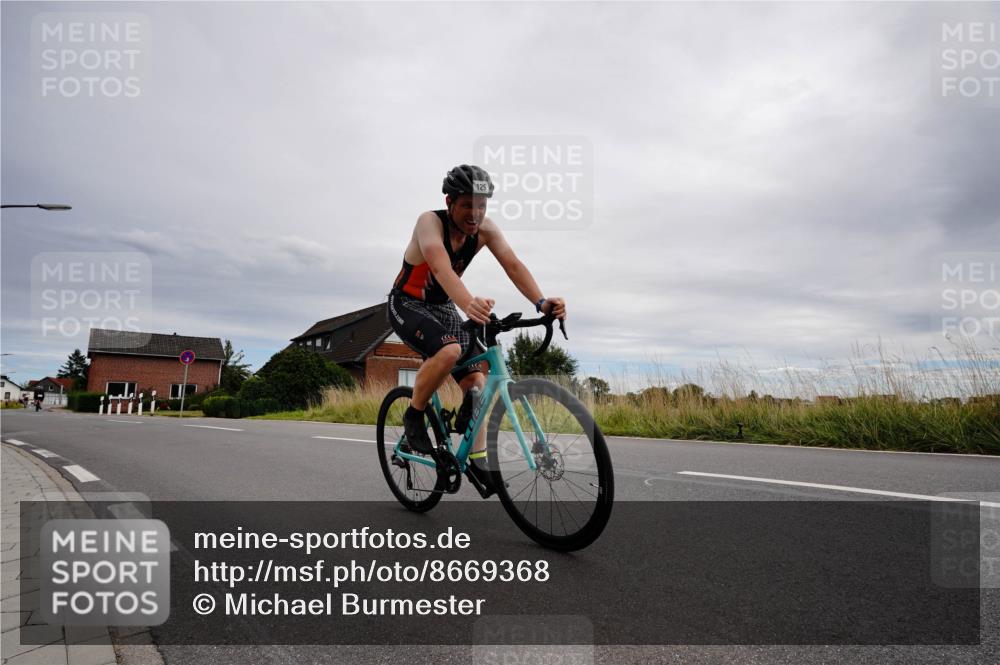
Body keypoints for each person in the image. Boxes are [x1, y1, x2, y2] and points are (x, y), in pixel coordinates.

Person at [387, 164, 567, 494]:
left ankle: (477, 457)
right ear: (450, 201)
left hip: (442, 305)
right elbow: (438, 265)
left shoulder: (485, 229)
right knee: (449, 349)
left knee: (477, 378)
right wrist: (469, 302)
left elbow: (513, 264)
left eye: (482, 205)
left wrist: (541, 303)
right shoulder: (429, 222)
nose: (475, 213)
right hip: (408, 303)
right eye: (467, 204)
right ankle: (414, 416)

==

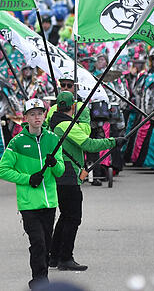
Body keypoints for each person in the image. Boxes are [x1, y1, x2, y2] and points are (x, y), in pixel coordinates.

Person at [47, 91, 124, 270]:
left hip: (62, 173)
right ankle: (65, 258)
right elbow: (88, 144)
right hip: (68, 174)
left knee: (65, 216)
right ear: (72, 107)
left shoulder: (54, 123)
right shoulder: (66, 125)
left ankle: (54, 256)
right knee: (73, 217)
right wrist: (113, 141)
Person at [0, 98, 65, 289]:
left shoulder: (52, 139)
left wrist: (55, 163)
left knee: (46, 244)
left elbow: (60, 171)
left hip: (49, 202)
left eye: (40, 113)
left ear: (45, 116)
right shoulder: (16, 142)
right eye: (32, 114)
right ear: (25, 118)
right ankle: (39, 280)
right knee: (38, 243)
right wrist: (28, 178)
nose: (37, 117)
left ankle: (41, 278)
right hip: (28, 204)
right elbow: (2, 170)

==

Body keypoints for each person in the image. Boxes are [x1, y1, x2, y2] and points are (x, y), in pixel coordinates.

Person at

Your goal:
Which of the lines above contain "ankle"? Return them all.

Response area:
left ankle: (477, 457)
right ankle: (414, 416)
right ankle: (65, 258)
left ankle: (54, 256)
right ankle: (39, 280)
left ankle: (41, 278)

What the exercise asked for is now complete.